Laos – Vientiane

41 vientiane street

I didn’t really know what to expect in Vientiane. Some people say its an uninteresting city compared to the small Asian villages, others say its a nicely paced city compared to places like Bangkok or Saigon. I’d say the truth lies right in between – it certainly doesn’t have the crazy traffic and the aggressive hawkers but it also doesn’t really have much vibe to it either. My centrally-located hotel was clean and comfortable although a bit on the pricey side I thought for Asia ($50), and the next morning I walked to the central plaza. Up until now I haven’t really mentioned the heat – its not unbearable but neither does it go unnoticed. Its in the high-30’s with stifling humidity, much like a summer heat wave in DC. For me its doable if I drink about 3 liters of water each day – for others its a bit debilitating by the end of each day.

39 buddhas

One unique thing about traveling to strange places is the rollercoaster of euphoria and disappointment, excitement and trepidation that you go through. I was excited to be in Lao but as my bank cards failed at ATM after ATM, I started to be concerned about my funding. Its really a terrible feeling to run out of money, or to just have it inaccessible. As I sat in front of a corner store downing a cold 1.5L of water I drew up a revised budget, allowing $10 a day for food, $10 a day for activities, and $30 a day for lodging. It was a frugal but realistic budget that would stretch my $200 cash to my pre-paid flights back toward home.

Feeling only slightly better about my predicament, I walked off toward the Lao National History museum to see exhibits about “vicious French colonialism” and “murderous American imperialism” (remember, Lao became a communist country in 1975 and remains so). One block further I found an ATM that accepted my bank card, and given that $1 = 8000kip, I became an instant Lao millionaire. With pockets stuffed and spirits much higher, I kept walking toward the museum. One block later a mirage appeared in the sweltering heat – a Swenson’s ice cream shop. That’s right, a Swenson’s ice cream shop just like the one we had back home when I was a kid. I got myself the biggest, coldest, and best goddamn milkshake I have ever had in my life. And the rollercoaster continues on.

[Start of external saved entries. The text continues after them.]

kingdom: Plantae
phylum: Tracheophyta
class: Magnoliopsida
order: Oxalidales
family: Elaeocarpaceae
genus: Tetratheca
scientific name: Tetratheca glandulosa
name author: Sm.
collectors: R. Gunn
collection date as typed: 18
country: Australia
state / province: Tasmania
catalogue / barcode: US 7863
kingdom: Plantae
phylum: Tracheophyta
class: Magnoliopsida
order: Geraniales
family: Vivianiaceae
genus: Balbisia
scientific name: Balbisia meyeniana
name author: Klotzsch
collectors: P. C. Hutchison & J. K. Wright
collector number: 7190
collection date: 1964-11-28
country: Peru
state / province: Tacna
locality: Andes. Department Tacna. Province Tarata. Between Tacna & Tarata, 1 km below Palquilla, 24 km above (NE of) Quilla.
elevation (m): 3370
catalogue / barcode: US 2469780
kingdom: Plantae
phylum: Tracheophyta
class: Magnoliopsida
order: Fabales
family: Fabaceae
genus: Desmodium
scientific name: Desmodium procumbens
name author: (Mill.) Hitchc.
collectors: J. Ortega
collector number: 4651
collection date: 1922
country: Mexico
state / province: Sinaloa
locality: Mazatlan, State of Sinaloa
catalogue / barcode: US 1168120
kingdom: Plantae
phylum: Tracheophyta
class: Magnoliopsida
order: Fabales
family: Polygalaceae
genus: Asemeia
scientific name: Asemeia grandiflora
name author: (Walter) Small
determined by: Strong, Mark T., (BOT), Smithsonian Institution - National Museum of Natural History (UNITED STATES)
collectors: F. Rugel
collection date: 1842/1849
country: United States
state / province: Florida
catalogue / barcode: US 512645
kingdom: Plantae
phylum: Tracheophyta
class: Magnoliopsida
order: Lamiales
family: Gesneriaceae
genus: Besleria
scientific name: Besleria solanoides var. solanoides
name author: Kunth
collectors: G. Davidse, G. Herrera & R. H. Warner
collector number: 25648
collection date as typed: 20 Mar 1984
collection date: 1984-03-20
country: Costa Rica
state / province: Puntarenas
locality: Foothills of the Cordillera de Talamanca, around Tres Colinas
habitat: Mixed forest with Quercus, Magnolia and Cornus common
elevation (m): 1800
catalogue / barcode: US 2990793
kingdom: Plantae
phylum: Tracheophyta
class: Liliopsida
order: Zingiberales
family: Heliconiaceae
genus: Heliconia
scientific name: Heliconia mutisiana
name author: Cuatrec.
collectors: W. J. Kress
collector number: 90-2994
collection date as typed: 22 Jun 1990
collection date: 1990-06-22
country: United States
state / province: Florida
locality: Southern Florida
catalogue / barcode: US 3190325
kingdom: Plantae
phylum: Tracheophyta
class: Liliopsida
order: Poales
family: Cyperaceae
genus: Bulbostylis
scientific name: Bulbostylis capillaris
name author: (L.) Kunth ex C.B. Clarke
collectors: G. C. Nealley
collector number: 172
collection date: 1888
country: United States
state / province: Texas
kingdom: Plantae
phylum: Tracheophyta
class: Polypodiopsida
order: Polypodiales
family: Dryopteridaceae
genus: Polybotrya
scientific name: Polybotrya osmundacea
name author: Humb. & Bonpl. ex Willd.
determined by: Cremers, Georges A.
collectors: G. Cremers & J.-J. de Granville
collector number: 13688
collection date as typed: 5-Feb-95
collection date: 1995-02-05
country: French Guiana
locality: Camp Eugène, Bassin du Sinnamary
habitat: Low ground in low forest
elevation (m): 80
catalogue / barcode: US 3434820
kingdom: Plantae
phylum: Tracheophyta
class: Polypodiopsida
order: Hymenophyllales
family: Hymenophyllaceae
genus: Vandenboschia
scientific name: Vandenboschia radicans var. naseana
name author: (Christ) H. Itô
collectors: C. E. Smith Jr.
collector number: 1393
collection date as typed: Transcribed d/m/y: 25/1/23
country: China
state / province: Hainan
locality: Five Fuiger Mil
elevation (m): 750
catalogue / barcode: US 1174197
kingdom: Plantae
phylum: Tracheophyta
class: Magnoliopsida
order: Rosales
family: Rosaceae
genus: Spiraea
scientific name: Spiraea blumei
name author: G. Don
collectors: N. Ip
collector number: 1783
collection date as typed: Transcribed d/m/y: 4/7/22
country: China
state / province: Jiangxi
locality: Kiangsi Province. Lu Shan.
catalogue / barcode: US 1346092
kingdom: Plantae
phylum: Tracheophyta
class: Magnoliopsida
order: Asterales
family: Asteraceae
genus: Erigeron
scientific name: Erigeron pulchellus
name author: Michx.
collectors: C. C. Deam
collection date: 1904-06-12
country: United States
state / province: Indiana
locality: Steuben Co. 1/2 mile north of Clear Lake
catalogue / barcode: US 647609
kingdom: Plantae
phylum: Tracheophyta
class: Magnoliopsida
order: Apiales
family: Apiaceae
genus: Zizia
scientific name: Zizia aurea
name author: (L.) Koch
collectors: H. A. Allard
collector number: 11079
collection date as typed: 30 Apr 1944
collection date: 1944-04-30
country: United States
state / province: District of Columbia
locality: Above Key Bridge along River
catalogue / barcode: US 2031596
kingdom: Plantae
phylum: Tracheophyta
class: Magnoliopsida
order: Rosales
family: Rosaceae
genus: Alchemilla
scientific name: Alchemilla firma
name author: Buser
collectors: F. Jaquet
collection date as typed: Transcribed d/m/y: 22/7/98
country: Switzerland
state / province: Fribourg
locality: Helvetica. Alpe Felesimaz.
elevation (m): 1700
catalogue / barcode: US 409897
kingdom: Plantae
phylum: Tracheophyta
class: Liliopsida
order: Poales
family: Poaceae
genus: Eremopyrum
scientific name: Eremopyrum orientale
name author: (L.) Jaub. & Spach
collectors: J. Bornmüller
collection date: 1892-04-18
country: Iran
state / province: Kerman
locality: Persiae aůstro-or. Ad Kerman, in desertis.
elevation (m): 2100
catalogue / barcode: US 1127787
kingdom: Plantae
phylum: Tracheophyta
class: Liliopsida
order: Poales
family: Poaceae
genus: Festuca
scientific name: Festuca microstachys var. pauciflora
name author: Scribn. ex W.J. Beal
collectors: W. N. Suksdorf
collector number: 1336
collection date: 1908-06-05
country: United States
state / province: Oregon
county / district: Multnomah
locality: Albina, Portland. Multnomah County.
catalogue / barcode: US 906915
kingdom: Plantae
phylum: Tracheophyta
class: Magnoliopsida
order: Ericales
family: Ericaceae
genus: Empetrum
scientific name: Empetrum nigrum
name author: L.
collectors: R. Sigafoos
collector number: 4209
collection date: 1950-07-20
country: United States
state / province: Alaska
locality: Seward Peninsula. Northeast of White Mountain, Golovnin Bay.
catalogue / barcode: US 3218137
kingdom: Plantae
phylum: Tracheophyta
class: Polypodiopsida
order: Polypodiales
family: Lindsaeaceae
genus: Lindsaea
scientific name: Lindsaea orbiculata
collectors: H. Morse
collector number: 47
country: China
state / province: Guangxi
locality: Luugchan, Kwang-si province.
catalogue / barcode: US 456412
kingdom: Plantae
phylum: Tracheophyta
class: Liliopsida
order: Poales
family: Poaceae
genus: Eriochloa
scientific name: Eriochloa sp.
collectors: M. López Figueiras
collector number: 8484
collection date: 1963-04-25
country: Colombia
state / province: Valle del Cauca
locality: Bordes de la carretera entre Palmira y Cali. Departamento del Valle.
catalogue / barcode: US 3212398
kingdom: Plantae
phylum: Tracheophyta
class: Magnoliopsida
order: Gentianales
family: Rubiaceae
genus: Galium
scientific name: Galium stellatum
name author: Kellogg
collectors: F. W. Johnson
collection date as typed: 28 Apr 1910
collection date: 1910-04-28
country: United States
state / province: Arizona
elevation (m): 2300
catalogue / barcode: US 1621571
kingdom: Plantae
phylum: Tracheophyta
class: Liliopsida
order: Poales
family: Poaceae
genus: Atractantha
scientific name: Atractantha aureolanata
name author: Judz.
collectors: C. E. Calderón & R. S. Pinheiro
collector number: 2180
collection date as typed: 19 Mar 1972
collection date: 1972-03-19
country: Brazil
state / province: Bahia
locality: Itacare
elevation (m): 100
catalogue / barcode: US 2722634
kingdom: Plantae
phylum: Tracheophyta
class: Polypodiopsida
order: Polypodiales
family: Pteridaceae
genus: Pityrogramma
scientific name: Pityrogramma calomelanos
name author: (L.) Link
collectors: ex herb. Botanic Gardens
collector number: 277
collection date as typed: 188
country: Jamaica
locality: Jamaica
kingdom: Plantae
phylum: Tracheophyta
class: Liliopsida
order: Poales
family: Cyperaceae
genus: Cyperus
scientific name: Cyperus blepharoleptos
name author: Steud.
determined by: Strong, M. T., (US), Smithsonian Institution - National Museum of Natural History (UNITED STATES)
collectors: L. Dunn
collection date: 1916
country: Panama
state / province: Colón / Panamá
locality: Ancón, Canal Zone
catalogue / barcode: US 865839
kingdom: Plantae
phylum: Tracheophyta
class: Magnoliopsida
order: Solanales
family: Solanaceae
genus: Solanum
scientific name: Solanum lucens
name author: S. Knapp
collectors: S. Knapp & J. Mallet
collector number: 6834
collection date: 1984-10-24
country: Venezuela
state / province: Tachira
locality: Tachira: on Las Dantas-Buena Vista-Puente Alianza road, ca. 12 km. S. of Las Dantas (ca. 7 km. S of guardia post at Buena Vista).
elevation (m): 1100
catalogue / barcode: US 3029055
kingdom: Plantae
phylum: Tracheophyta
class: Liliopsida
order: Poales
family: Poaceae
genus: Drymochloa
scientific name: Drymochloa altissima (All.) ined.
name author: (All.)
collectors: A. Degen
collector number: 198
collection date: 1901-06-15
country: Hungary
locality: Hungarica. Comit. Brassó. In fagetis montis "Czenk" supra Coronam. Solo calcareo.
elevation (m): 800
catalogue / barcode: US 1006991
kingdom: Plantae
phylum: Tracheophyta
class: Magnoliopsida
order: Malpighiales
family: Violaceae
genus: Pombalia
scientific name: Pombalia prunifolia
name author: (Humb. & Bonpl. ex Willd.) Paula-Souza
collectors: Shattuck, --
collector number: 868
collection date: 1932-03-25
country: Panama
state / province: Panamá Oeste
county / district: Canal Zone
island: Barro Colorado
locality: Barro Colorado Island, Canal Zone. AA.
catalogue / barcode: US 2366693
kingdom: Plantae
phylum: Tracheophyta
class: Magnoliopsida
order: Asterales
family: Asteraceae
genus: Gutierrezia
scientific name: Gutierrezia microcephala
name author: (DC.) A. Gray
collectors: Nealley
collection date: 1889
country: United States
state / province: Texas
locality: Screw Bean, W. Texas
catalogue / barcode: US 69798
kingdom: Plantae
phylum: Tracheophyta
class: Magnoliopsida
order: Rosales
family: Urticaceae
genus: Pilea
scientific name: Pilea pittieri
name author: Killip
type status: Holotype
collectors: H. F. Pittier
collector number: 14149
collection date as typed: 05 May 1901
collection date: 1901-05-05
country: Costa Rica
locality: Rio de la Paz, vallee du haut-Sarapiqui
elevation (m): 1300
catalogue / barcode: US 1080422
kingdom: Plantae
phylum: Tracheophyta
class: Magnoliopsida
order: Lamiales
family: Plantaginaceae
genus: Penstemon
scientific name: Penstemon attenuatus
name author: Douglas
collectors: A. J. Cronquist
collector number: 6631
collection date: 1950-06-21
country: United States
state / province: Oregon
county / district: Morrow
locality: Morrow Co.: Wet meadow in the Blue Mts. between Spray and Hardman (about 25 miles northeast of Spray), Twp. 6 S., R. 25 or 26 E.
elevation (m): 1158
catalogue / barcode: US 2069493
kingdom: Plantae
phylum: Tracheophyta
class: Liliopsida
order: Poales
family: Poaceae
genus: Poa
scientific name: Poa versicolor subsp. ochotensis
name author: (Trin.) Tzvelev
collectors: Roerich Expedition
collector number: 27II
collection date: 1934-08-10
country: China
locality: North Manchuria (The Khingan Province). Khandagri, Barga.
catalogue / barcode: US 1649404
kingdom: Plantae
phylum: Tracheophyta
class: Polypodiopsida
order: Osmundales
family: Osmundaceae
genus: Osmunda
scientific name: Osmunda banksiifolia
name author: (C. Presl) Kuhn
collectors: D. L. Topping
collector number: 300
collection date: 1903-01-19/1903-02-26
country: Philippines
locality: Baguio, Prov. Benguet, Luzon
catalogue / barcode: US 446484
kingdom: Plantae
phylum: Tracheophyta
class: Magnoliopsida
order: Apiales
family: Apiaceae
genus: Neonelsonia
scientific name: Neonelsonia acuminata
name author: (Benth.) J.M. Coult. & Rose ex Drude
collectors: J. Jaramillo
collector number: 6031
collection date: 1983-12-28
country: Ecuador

The royal palace... of a communist country

The royal palace… of a communist country

53 street

After kicking around the museum for a while inspecting tons of confiscated M-16’s and Colt 45’s, I hopped on my next flight to Luang Prabang, or just Prabang as its known in Lao. The airport was small and as I walked across the hot tarmac to the awaiting prop plane I could almost imagine American pilots 40 years ago prepping their Air America flights to supply the ‘Secret War’ just across the border from Vietnam. There was no anti-aircraft fire for us though, just a smooth flight over intense jungle before touching down in Prabang.